Work task ▸ The lines to return are those below that contain the word "flag".

Given entries ▸
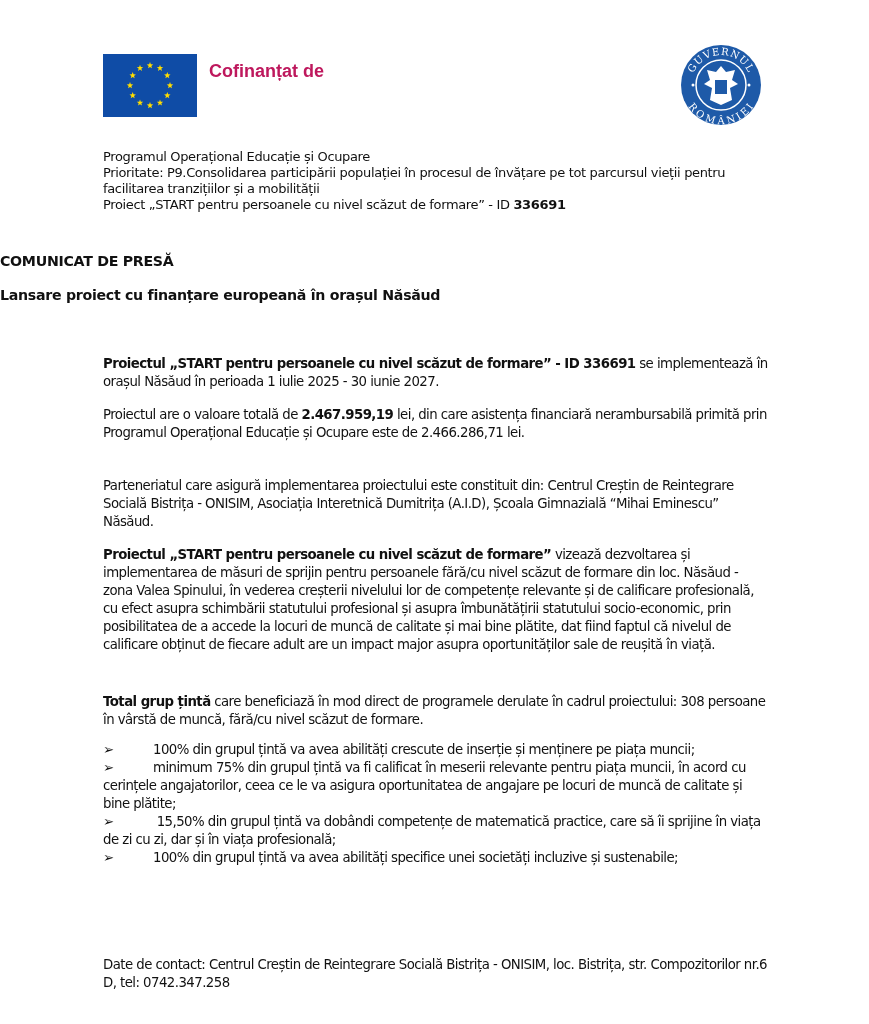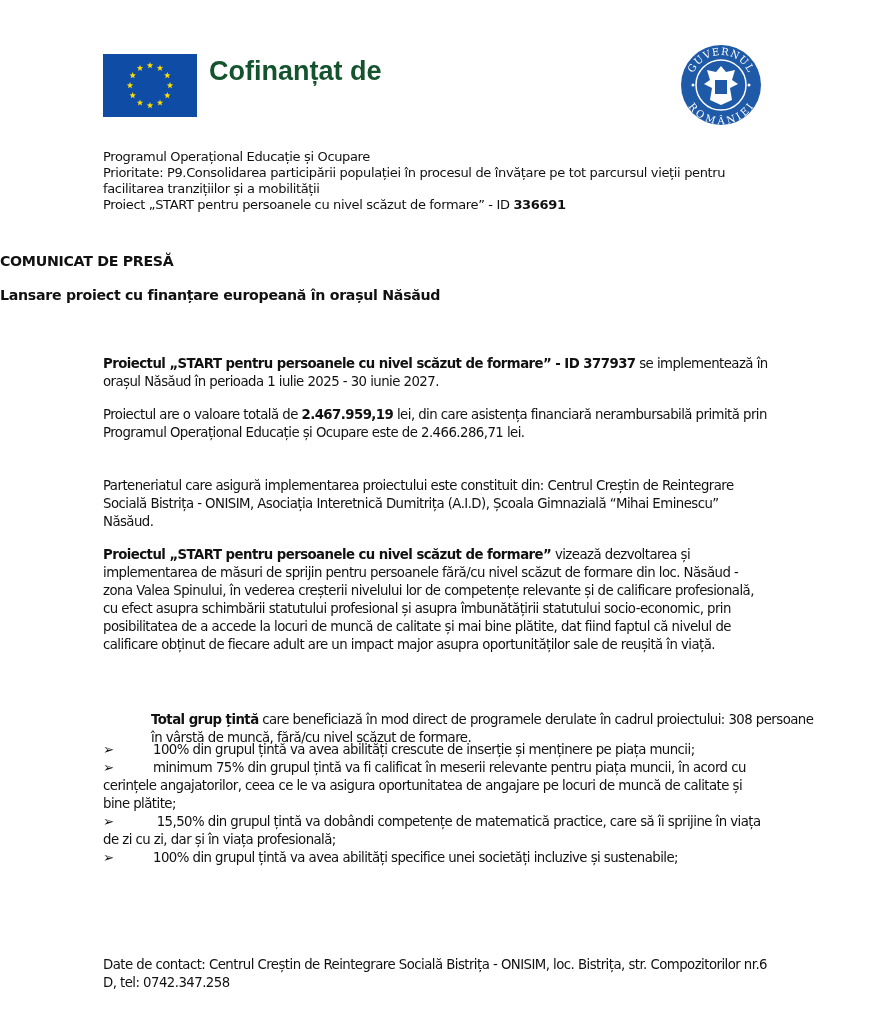--- a/index.html
+++ b/index.html
@@ -8,7 +8,7 @@
 
     .eu-flag { position: absolute; left: 103px; top: 54px; width: 94px; height: 63px; background: #0f4ca6; }
     .eu-flag svg { width: 100%; height: 100%; display: block; }
-    .eu-text { position: absolute; left: 209px; top: 58px; color: #14532d; font-family: "Liberation Sans", sans-serif; font-weight: bold; font-size: 27px; line-height: 26px; }
+    .eu-text { position: absolute; left: 209px; top: 58px; color: #be185d; font-family: "Liberation Sans", sans-serif; font-weight: bold; font-size: 18px; line-height: 26px; }
     .gov-seal { position: absolute; left: 680px; top: 44px; width: 82px; height: 82px; }
     .gov-seal svg { width: 100%; height: 100%; display: block; }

Solution to this task ▸
     .eu-flag { position: absolute; left: 103px; top: 54px; width: 94px; height: 63px; background: #0f4ca6; }
     .eu-flag svg { width: 100%; height: 100%; display: block; }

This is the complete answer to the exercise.